Task goal - Repeat precisely the span of lines below that opens with the line containing "middle dip: (798, 814)" and closes with the line containing "thumb ip: (1028, 863)", both included.

□ □ □ □

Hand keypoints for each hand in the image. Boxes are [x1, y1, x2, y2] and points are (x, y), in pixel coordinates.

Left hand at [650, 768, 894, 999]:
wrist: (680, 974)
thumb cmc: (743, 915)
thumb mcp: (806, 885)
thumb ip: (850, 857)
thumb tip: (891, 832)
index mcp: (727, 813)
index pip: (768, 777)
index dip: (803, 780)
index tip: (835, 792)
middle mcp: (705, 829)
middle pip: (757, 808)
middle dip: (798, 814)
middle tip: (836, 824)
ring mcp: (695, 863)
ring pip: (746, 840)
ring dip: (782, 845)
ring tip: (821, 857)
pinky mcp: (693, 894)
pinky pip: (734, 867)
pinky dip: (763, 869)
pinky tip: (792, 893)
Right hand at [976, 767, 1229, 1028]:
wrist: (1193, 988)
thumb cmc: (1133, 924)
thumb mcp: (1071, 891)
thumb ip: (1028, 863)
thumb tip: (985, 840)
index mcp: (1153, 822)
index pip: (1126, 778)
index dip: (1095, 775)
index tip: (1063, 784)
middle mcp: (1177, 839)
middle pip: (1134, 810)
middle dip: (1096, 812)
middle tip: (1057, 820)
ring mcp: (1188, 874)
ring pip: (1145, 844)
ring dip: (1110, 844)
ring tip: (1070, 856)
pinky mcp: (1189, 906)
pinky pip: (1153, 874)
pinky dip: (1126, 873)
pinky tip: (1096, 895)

□ □ □ □

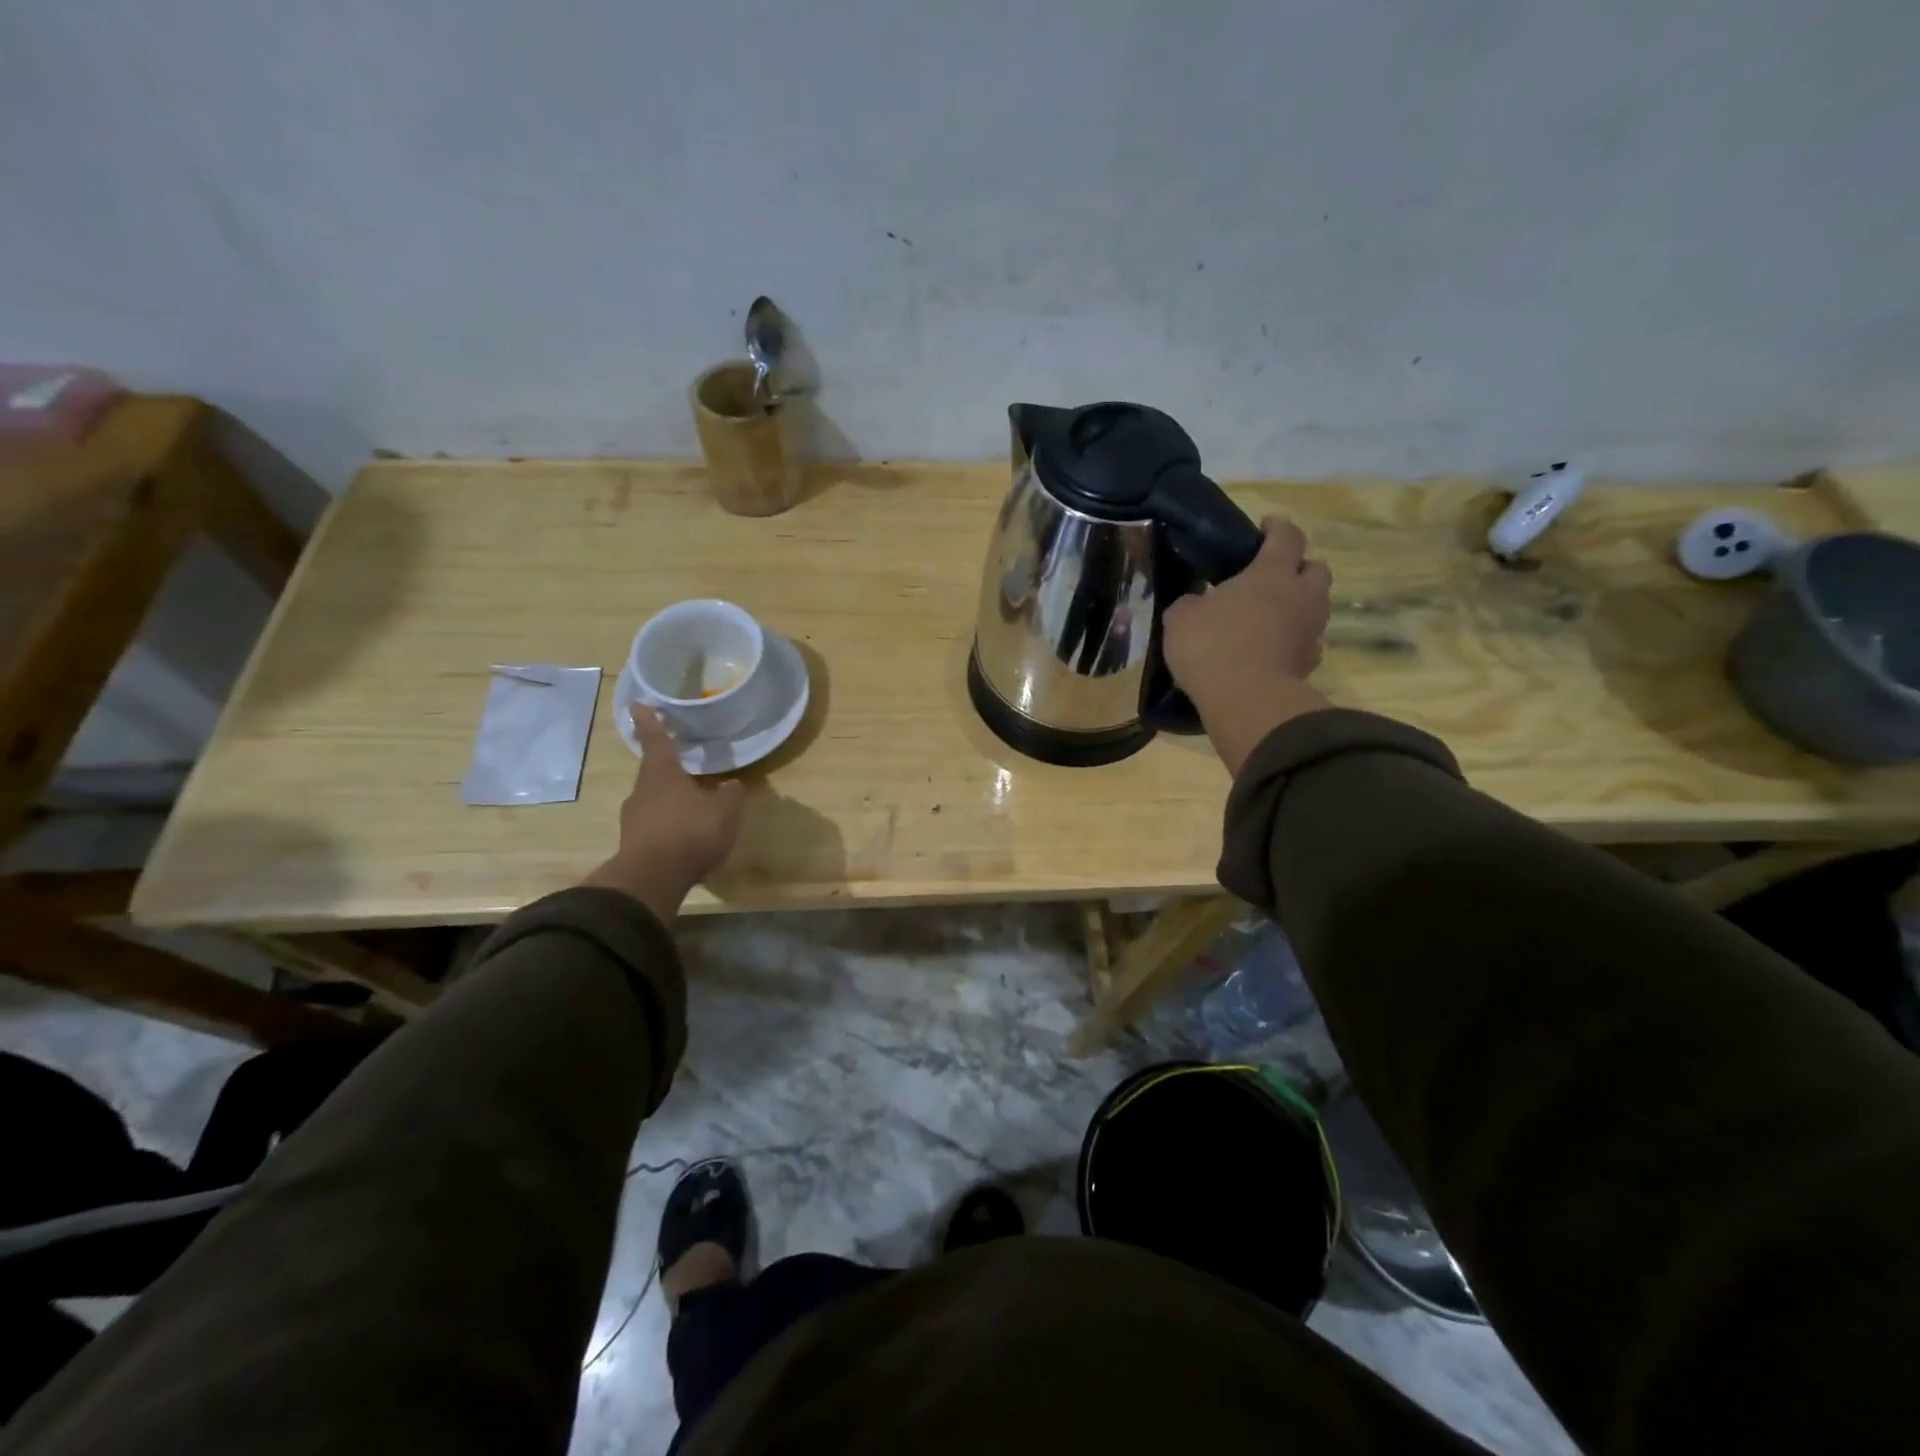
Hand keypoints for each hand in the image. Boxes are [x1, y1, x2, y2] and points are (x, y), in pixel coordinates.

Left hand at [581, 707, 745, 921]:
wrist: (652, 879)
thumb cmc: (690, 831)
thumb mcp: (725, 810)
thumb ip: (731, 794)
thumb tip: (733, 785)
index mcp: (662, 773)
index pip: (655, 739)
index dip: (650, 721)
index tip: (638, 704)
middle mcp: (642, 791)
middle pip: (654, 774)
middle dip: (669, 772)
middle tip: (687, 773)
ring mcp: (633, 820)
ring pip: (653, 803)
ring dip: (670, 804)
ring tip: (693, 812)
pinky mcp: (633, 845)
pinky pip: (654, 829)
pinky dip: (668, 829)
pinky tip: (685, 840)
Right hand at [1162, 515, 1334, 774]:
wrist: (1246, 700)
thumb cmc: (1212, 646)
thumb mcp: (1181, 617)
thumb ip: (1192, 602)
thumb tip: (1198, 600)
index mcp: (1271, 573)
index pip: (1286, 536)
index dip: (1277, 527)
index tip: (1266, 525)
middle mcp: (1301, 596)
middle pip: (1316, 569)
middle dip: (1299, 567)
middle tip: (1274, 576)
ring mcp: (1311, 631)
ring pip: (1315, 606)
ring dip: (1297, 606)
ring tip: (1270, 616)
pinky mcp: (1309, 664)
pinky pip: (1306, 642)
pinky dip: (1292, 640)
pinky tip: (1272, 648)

□ □ □ □

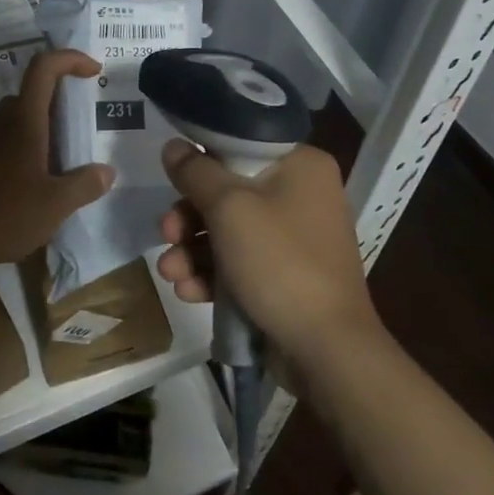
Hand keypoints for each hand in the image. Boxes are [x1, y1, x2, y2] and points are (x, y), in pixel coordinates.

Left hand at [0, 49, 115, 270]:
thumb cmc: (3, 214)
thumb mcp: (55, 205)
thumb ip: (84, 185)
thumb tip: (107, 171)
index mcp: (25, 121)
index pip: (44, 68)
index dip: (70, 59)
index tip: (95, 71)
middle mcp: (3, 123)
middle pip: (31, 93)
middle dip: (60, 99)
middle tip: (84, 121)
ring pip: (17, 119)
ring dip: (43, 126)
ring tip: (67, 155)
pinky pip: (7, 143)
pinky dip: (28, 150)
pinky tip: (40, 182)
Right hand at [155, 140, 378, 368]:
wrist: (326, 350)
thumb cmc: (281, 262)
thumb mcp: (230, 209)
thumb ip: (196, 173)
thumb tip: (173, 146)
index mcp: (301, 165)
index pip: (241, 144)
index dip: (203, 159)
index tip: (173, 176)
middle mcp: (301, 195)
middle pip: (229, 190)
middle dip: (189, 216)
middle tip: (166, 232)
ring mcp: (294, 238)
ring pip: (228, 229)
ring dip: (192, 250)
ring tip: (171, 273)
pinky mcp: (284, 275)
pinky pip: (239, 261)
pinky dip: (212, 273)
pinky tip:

□ □ □ □

Response to the task -
middle dip: (798, 814)
middle tip: (836, 824)
ring mcp: (695, 863)
ring pip: (746, 840)
ring dip: (782, 845)
ring tip: (821, 857)
pinky mcp: (693, 894)
pinky pip: (734, 867)
pinky dip: (763, 869)
pinky tip: (792, 893)
Right hand at [976, 767, 1229, 1028]:
wrist: (1193, 988)
thumb cmc: (1133, 924)
thumb mcp: (1071, 891)
thumb ip: (1028, 863)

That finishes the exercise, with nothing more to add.